Your task is to retype every entry exactly, omitting nothing.

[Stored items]
- - - - -
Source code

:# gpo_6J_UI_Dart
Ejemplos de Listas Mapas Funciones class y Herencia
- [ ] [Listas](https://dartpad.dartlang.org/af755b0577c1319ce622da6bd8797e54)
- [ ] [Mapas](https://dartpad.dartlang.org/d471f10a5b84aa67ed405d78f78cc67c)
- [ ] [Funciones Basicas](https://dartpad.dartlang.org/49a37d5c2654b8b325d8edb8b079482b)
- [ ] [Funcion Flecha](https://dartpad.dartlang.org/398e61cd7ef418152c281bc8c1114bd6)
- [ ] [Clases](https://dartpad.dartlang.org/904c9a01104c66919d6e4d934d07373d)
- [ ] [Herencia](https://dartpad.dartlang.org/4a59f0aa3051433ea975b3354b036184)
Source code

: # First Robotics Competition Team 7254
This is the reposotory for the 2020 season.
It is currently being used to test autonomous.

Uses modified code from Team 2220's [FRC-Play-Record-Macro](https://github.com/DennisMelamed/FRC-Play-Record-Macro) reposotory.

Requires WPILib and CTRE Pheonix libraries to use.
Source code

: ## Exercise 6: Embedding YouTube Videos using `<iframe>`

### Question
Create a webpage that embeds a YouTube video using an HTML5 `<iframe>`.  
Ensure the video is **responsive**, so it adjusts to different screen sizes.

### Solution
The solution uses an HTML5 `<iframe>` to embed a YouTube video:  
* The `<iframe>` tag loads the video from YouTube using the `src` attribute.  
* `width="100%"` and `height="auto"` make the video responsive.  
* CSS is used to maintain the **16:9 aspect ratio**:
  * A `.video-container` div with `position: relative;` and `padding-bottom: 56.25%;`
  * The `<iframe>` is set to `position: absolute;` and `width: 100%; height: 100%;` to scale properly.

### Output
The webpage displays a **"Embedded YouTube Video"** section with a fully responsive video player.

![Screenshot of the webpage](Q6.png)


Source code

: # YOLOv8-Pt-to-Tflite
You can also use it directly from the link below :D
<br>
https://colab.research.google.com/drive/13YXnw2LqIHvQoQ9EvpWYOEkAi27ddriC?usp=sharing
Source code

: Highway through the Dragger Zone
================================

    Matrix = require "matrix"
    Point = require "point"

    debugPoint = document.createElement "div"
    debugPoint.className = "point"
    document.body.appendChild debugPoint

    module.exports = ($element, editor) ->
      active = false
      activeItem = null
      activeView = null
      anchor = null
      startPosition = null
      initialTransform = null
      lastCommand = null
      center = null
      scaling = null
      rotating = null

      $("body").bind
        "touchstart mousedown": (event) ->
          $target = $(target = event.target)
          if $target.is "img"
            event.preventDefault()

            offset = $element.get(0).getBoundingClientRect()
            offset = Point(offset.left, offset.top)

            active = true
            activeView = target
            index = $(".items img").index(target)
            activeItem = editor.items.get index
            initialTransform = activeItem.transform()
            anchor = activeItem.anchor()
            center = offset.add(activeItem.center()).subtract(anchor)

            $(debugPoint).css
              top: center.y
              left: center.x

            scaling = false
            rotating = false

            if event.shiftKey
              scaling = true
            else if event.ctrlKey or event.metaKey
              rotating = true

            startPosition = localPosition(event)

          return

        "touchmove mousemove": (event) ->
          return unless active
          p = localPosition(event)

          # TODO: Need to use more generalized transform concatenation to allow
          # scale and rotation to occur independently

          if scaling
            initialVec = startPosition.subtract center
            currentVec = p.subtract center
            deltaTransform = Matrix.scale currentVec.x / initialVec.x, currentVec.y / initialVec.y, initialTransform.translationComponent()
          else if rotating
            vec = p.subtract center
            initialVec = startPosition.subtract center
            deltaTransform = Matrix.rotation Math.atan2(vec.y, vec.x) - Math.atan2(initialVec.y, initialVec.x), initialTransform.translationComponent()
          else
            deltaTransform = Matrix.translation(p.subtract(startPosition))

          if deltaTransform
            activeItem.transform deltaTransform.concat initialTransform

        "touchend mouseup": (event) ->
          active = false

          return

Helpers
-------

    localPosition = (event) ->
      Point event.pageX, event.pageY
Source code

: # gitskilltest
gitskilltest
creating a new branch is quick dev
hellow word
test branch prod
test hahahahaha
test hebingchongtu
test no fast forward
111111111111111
- - - - -
ANSWER BELOW:
Source code

:# gpo_6J_UI_Dart
Ejemplos de Listas Mapas Funciones class y Herencia
- [ ] [Listas](https://dartpad.dartlang.org/af755b0577c1319ce622da6bd8797e54)
- [ ] [Mapas](https://dartpad.dartlang.org/d471f10a5b84aa67ed405d78f78cc67c)
- [ ] [Funciones Basicas](https://dartpad.dartlang.org/49a37d5c2654b8b325d8edb8b079482b)
- [ ] [Funcion Flecha](https://dartpad.dartlang.org/398e61cd7ef418152c281bc8c1114bd6)
- [ ] [Clases](https://dartpad.dartlang.org/904c9a01104c66919d6e4d934d07373d)
- [ ] [Herencia](https://dartpad.dartlang.org/4a59f0aa3051433ea975b3354b036184)
Source code

: # First Robotics Competition Team 7254
This is the reposotory for the 2020 season.
It is currently being used to test autonomous.

Uses modified code from Team 2220's [FRC-Play-Record-Macro](https://github.com/DennisMelamed/FRC-Play-Record-Macro) reposotory.

Requires WPILib and CTRE Pheonix libraries to use.
Source code

: ## Exercise 6: Embedding YouTube Videos using `<iframe>`

### Question
Create a webpage that embeds a YouTube video using an HTML5 `<iframe>`.  
Ensure the video is **responsive**, so it adjusts to different screen sizes.

### Solution
The solution uses an HTML5 `<iframe>` to embed a YouTube video:  
* The `<iframe>` tag loads the video from YouTube using the `src` attribute.  
* `width="100%"` and `height="auto"` make the video responsive.  
* CSS is used to maintain the **16:9 aspect ratio**:
  * A `.video-container` div with `position: relative;` and `padding-bottom: 56.25%;`
  * The `<iframe>` is set to `position: absolute;` and `width: 100%; height: 100%;` to scale properly.

### Output
The webpage displays a **"Embedded YouTube Video"** section with a fully responsive video player.

![Screenshot of the webpage](Q6.png)


Source code

: # YOLOv8-Pt-to-Tflite
You can also use it directly from the link below :D
<br>
https://colab.research.google.com/drive/13YXnw2LqIHvQoQ9EvpWYOEkAi27ddriC?usp=sharing
Source code

: Highway through the Dragger Zone
================================

    Matrix = require "matrix"
    Point = require "point"

    debugPoint = document.createElement "div"
    debugPoint.className = "point"
    document.body.appendChild debugPoint

    module.exports = ($element, editor) ->
      active = false
      activeItem = null
      activeView = null
      anchor = null
      startPosition = null
      initialTransform = null
      lastCommand = null
      center = null
      scaling = null
      rotating = null

      $("body").bind
        "touchstart mousedown": (event) ->
          $target = $(target = event.target)
          if $target.is "img"
            event.preventDefault()

            offset = $element.get(0).getBoundingClientRect()
            offset = Point(offset.left, offset.top)

            active = true
            activeView = target
            index = $(".items img").index(target)
            activeItem = editor.items.get index
            initialTransform = activeItem.transform()
            anchor = activeItem.anchor()
            center = offset.add(activeItem.center()).subtract(anchor)

            $(debugPoint).css
              top: center.y
              left: center.x

            scaling = false
            rotating = false

            if event.shiftKey
              scaling = true
            else if event.ctrlKey or event.metaKey
              rotating = true

            startPosition = localPosition(event)

          return

        "touchmove mousemove": (event) ->
          return unless active
          p = localPosition(event)

          # TODO: Need to use more generalized transform concatenation to allow
          # scale and rotation to occur independently

          if scaling
            initialVec = startPosition.subtract center
            currentVec = p.subtract center
            deltaTransform = Matrix.scale currentVec.x / initialVec.x, currentVec.y / initialVec.y, initialTransform.translationComponent()
          else if rotating
            vec = p.subtract center
            initialVec = startPosition.subtract center
            deltaTransform = Matrix.rotation Math.atan2(vec.y, vec.x) - Math.atan2(initialVec.y, initialVec.x), initialTransform.translationComponent()
          else
            deltaTransform = Matrix.translation(p.subtract(startPosition))

          if deltaTransform
            activeItem.transform deltaTransform.concat initialTransform

        "touchend mouseup": (event) ->
          active = false

          return

Helpers
-------

    localPosition = (event) ->
      Point event.pageX, event.pageY
Source code

: # gitskilltest
gitskilltest
creating a new branch is quick dev
hellow word
test branch prod
test hahahahaha
test hebingchongtu
test no fast forward
111111111111111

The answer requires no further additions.